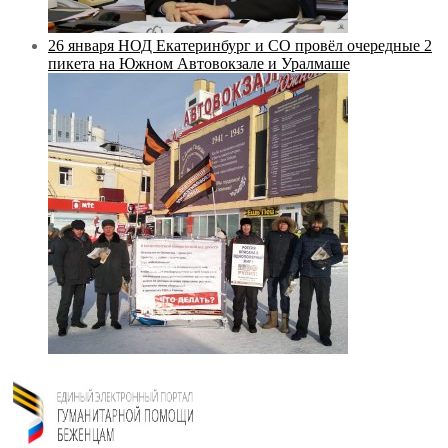
26 января НОД Екатеринбург и СО провёл очередные 2
пикета на Южном Автовокзале и Уралмаше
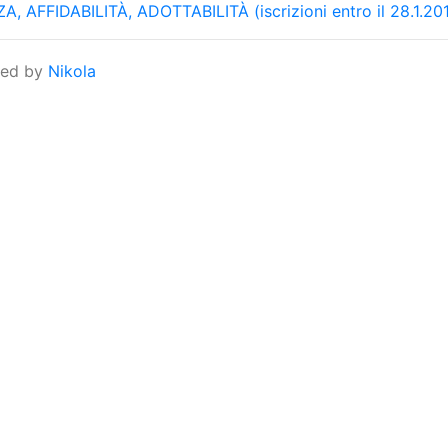
FFIDABILITÀ, ADOTTABILITÀ (iscrizioni entro il 28.1.20
red by
Nikola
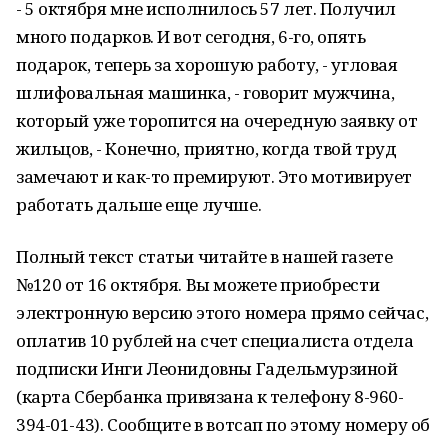
- 5 октября мне исполнилось 57 лет. Получил
много подарков. И вот сегодня, 6-го, опять
подарок, теперь за хорошую работу, - угловая
шлифовальная машинка, - говорит мужчина,
который уже торопится на очередную заявку от
жильцов, - Конечно, приятно, когда твой труд
замечают и как-то премируют. Это мотивирует
работать дальше еще лучше.
Полный текст статьи читайте в нашей газете
№120 от 16 октября. Вы можете приобрести
электронную версию этого номера прямо сейчас,
оплатив 10 рублей на счет специалиста отдела
подписки Инги Леонидовны Гадельмурзиной
(карта Сбербанка привязана к телефону 8-960-
394-01-43). Сообщите в вотсап по этому номеру об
------------------------
## ABOUT THIS TASK
Return the data word for word without its pictures.

## OUTPUT OF THE TASK
26 января НОД Екатеринбург и СО провёл очередные 2
пикета на Южном Автовокзале и Уралмаше
FFIDABILITÀ, ADOTTABILITÀ (iscrizioni entro il 28.1.20
red by
Nikola
- 5 октября мне исполнилось 57 лет. Получил
много подарков. И вот сегодня, 6-го, опять
подарок, теперь за хорошую работу, - угловая
шлифовальная машинка, - говорит мужчина,
который уже торопится на очередную заявку от
жильцов, - Конечно, приятно, когда твой труд
замечают и как-то премируют. Это мотивирует
работать дальше еще лучше.
Полный текст статьи читайте в нашей газете
№120 от 16 октября. Вы можете приобрести
электронную версию этого номера прямо сейчас,
оплатив 10 рублей на счет специалиста отдела
подписки Инги Леонидовны Гадельмурзиной
(карта Сбербанка привязана к телефону 8-960-
394-01-43). Сообщите в вотсап по этому номеру об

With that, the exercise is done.